Hay palabras que se tocan separando los dedos: así suena su acorde de sentidos. 'Solo' es un seco, esencial adjetivo. Lo aprendemos muy pronto. También ... es un adverbio, desde que la Academia desoyó su tilde. Y, por supuesto, un sustantivo que nombra los momentos sagrados del concierto. A veces la partitura de la vida consiste justo en eso, en interpretar la soledad. Solo se trata de tocar solo un solo.

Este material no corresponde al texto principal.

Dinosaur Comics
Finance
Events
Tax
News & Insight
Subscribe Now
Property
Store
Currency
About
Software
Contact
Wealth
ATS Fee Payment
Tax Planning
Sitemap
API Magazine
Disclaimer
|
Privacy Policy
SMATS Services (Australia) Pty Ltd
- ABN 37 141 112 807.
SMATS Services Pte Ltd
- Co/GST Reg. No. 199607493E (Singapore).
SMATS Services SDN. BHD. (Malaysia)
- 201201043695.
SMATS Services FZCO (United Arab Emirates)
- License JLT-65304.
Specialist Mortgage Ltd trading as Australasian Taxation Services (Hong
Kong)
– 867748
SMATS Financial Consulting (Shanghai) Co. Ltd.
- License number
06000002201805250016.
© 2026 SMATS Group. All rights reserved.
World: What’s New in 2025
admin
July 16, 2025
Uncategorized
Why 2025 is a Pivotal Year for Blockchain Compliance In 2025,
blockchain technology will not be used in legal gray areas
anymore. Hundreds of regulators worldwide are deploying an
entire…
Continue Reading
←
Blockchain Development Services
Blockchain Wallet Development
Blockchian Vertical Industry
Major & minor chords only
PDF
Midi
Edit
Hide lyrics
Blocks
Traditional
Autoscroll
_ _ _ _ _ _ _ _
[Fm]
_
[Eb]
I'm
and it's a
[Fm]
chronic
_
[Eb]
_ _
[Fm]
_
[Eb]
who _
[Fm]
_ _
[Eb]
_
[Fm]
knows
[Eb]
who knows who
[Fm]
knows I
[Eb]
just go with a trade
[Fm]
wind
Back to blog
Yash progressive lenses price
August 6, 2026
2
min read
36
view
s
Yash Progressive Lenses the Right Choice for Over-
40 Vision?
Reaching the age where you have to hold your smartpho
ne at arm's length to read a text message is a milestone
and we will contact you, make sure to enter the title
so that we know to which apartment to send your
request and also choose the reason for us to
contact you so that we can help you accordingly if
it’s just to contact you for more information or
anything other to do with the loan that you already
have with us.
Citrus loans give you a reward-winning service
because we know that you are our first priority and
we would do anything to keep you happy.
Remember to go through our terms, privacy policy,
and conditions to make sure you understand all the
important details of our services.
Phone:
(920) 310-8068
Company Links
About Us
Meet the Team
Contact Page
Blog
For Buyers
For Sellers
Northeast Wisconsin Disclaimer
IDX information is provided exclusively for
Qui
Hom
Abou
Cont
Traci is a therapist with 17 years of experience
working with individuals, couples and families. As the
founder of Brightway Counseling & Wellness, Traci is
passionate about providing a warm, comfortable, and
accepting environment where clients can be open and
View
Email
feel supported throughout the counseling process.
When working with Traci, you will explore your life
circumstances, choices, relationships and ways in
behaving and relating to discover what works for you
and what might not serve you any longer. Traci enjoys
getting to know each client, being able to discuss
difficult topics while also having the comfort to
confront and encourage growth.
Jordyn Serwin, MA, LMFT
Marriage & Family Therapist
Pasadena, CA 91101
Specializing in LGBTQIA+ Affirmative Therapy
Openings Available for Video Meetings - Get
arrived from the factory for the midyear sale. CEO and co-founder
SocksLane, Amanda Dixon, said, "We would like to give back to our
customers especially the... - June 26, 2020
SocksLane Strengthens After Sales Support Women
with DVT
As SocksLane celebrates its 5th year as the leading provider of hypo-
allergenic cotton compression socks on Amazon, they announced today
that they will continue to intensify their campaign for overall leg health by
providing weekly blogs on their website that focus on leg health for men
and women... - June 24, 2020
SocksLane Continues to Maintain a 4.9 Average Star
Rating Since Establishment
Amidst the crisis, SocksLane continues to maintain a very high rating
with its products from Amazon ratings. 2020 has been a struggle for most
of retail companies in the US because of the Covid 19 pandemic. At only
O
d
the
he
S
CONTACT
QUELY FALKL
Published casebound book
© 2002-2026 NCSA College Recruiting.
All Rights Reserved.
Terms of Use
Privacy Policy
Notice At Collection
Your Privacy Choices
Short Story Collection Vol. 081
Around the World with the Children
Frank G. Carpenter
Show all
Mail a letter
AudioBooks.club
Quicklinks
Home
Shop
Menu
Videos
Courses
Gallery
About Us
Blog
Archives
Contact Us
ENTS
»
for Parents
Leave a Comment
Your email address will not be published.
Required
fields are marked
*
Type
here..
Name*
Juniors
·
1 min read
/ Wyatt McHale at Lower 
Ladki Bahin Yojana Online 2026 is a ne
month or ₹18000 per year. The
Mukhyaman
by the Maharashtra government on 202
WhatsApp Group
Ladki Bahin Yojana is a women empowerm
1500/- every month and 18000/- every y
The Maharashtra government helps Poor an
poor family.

Manoteamos lo mejor que podemos, aporreamos el teclado que nos ponen delante. Subimos y bajamos por las escalas procurando no tropezar demasiado. Siendo sinceros, tendemos a dar la nota. Vamos de arco en arco, igual que en la familia de las cuerdas. Buscamos un rincón de luz propicia. Nos sentamos a la intemperie. Y enseguida nos vamos con la música a otra parte.
Hay soledades lentas, de movimientos largos, que se forman con el tiempo. Otras estaban ahí desde el principio, porque estamos hechos de ellas. Permanecen en sordina hasta que se despiertan, vibran y nos cantan al oído.
Entonces descubrimos nuestras propias desafinaciones. También existen ciertas soledades que, de tanto conocerlas y tararearlas, acabamos sabiendo de memoria como una discreta melodía. Soledades queridas que, al marcharse, nos dejan de verdad a solas.
Pero vale la pena recordar que vivimos coralmente. La convivencia es una polifonía, no siempre armónica, que hace posible la supervivencia de cada una de sus voces.
Todo personaje solitario, aunque no lo sospeche, se dirige a una red de semejantes que resuena en sus palabras, sus actos y sus gestos. Por eso al otro lado de esta imagen, de su noche enmarcada, entre las memoriosas ondas del Patio de los Arrayanes, tiemblan de escucha las hileras de cómplices. El festival de hacerse compañía en silencio. La emoción de habitar la misma música.